Personal RFP

Terry Heaton just pointed me to . A couple paragraphs:

Any wasting asset–a restaurant table, a seat at a conference, a wasting box of fish–can be efficiently used instead of wasted if we use technology to identify and coordinate buyers.

Synchronizing buyers to improve efficiency and connection is a high-value endeavor, and it’s right around the corner. It will permit mesh products, better conferences, higher productivity and less waste, while giving significant new power to consumers and those that organize them.

Seth’s talking about aggregation here: people getting together in groups to assert demand. This is a good idea, but I don’t think it’s VRM. Not exactly, anyway.

VRM starts with one customer, expressing demand in his or her own ways, rather than in aggregate, or in ways provided by one commercial system or another. (For example, this blog is my own way of publishing. I’m not using Facebook or Twitter or anybody’s system.)

We don’t yet have a single, canonical VRMmmy way to issue a personal RFP, or to have it heard. Rather than explain what a personal RFP is, let’s just lift the whole entry from the page by that title in the ProjectVRM wiki:

Personal RFP

An RFP is a buyer-initiated procurement protocol used by businesses, governments and other large organizations. It is, literally, what the letters stand for: a Request For Proposal. Among a suite of similar TLAs (three letter acronyms) that begin with “Request for” — RFI (Request for Information), RFQ (Request for Quotation), RFT (Request for Tender) — RFP is the most familiar.

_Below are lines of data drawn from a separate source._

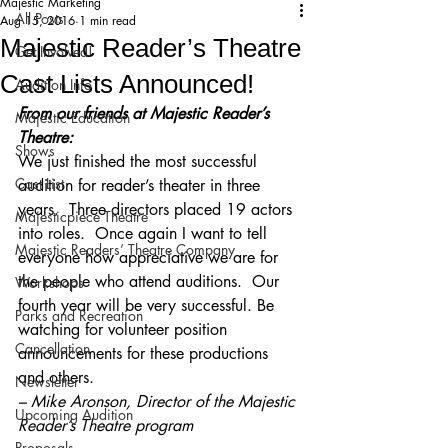
Majestic Marketing
All Posts
Aug 15, 2016
1 min read
Majestic Reader’s Theatre
Get Involved!
Cast Lists Announced!
Audition Info
From our friends at Majestic Reader’s 
Majestic Education
Theatre:
Shows
We just finished the most successful 
Cast List
audition for reader’s theater in three 
years.  Three directors placed 19 actors 
Majesticpiece Theatre
into roles.  Once again I want to tell 
Majestic Readers’ Theatre Company
everyone how appreciative we are for 
the people who attend auditions.  Our 
Workshops
fourth year will be very successful. Be 
Parks and Recreation
watching for volunteer position 
Cancellation
announcements for these productions 
and others.
Newsletter
– Mike Aronson, Director of the Majestic 
Upcoming Audition
Reader’s Theatre program
Proposals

RFPs, however, are about as personal as heavy construction. They’re something only big organizations do.

In a VRM context, however, an RFP is something an individual should be able to do in the open marketplace. An individual should be able to issue an RFP that says, for example,

– “I need a stroller for twins in Glasgow in the next three hours.” – “I need a ThinkPad T60 power supply near SFO this afternoon.” – “I need to rent a minivan that seats six and has a roof rack in Salt Lake City next week.” – “I need wheel rims for a 1967 Peugeot 404.” – “I need a 200 watt 220-110 volt power converter in Copenhagen this afternoon”

[Scott Adams calls this] “broadcast shopping.”

The customer can also provide a sum he or she is willing to pay. He or she should be able to do this in a way that is secure and involves minimal disclosure of personal information.

There are many ways this can be done now, through non-substitutable websites and services. Craigs List and eBay both provide means for requesting products. Twitter does too. And Etsy.

What makes a personal RFP a VRM protocol is the substitutability of the services answering the request. The customer should be able to express demand in the open marketplace rather than only within a single intermediary’s silo or walled garden.

Personal RFPs can be thought of as a form by which demand advertises to supply, rather than vice versa. It involves no guesswork about what the customer wants, or whether there is money on the table.

As matters currently stand, there is an enormous sum of demand — such as the RFPs mentioned above — that can result in MLOTT (Money Left On The Table) if the supply side fails to hear the demand and complete a sale. There is no equivalent of the RFP, RFI and RFQ for individuals. Yet the demand exists. Money is there. What we need is the table.

That table is a set of protocols, rituals and systems for routing requests from demand to supply, and responses back. Setting up that table is a primary challenge for VRM.

There are sites that do this. RedBeacon is one. But can we imagine issuing a personal RFP without an intermediary like RedBeacon?

We’ve visited this question before. Wondering what we’ve learned in the (nearly) two years since then.

1 Comment

  1. Terry Heaton

    Love this, Doc. I think Seth’s on the same vibe, and that intrigues me. There’s something about this that resonates with my soul, and my sword is yours in these efforts.